Although considerable infiltration of phagocytic macrophages is observed in newly formed GMLs in early MS (Lucchinetti et al., 2011; Popescu and Lucchinetti, 2012), few infiltrating macrophages are observed in GMLs from progressive cases (Bo et al., 2003a). Cells with the morphology of activated microglia are observed to account for over 90% of phagocytic cells in chronic active GMLs (Peterson et al., 2001). The role of microglia in GML formation and development is unclear, as many studies have focused on WMLs, and it is uncertain to what extent, if any, the pathogenesis of WMLs and GMLs differs. Phagocytosis of myelin by microglia is thought to be a key contributing process to demyelination. Evidence of several mechanisms of demyelination have been detected in active WMLs from biopsies and autopsy material from MS cases of short duration (Lucchinetti et al., 2000), but it is suggested that the dominant mechanism in established MS WMLs becomes antibody- and complement-mediated phagocytosis (Breij et al., 2008). Microglial expression of the complement receptor CR3 allows activation of the complement cascade and phagocytosis, following binding with complement components deposited on myelin sheaths (Smith, 2001). However, the role of complement in GML pathogenesis is controversial, since significant deposition of complement fragments was not observed in purely cortical lesions (Brink et al., 2005). Microglia are known to phagocytose myelin via expression of Fc receptors, the rate of which is increased in vitro by the addition of antibodies specific for myelin components, suggesting a dependence on autoantibodies in vivo (Smith, 2001). Activation of microglia by infiltrating autoreactive T cells has also been shown to increase phagocytosis of myelin by microglia (Nielsen et al., 2009). In addition, Fc receptor- mediated phagocytosis leads to ROS production (Ueyama et al., 2004), resulting in the release of glutamate and excitotoxic damage, to which oligodendrocytes are highly susceptible (Mcdonald et al., 1998; Werner et al., 2001; Barger et al., 2007; Sierra et al., 2013). Secretion of cytokines and cytotoxic inflammatory mediators by activated microglia may also contribute to pathology and oligodendrocyte loss, since microglial activation by TNF in vitro induced production of nitric oxide, TNF and ROS (Kuno et al., 2005).

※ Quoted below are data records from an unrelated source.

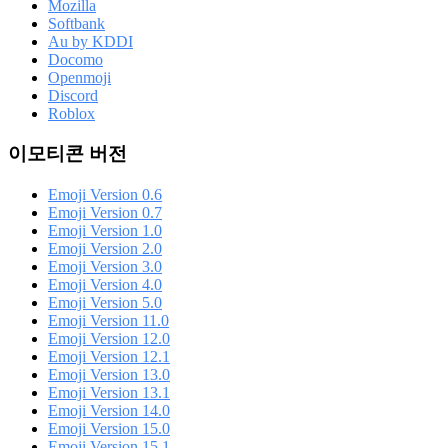
Mozilla
Softbank
Au by KDDI
Docomo
Openmoji
Discord
Roblox
이모티콘 버전
Emoji Version 0.6
Emoji Version 0.7
Emoji Version 1.0
Emoji Version 2.0
Emoji Version 3.0
Emoji Version 4.0
Emoji Version 5.0
Emoji Version 11.0
Emoji Version 12.0
Emoji Version 12.1
Emoji Version 13.0
Emoji Version 13.1
Emoji Version 14.0
Emoji Version 15.0
Emoji Version 15.1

In addition to possible roles in the pathogenesis of MS, microglia and macrophages are also important for regenerative processes, and microglial expression of neurotrophic factors may

contribute to neuroprotection (Batchelor et al., 1999). The varied functions and phenotypes of microglia and macrophages can be characterised by the M1 (pro-inflammatory) – M2 (anti- inflammatory) paradigm, where the classical inflammatory functions, including secretion of pro- inflammatory cytokines and antigen presentation, are associated with polarization to the M1 phenotype, while the M2 phenotype is associated with regenerative functions and the secretion of anti-inflammatory cytokines and growth factors (Bogie et al., 2014). During remyelination, microglia and macrophages switch from the M1 to the M2 phenotype, which has been shown to drive oligodendrocyte differentiation and is crucial for efficient remyelination (Miron et al., 2013). In addition, microglia may promote remyelination through phagocytosis of cellular and myelin debris, which inhibit axonal regeneration and OPC maturation (Robinson and Miller, 1999; Wang et al., 2002; Kotter et al., 2006; Plemel et al., 2013).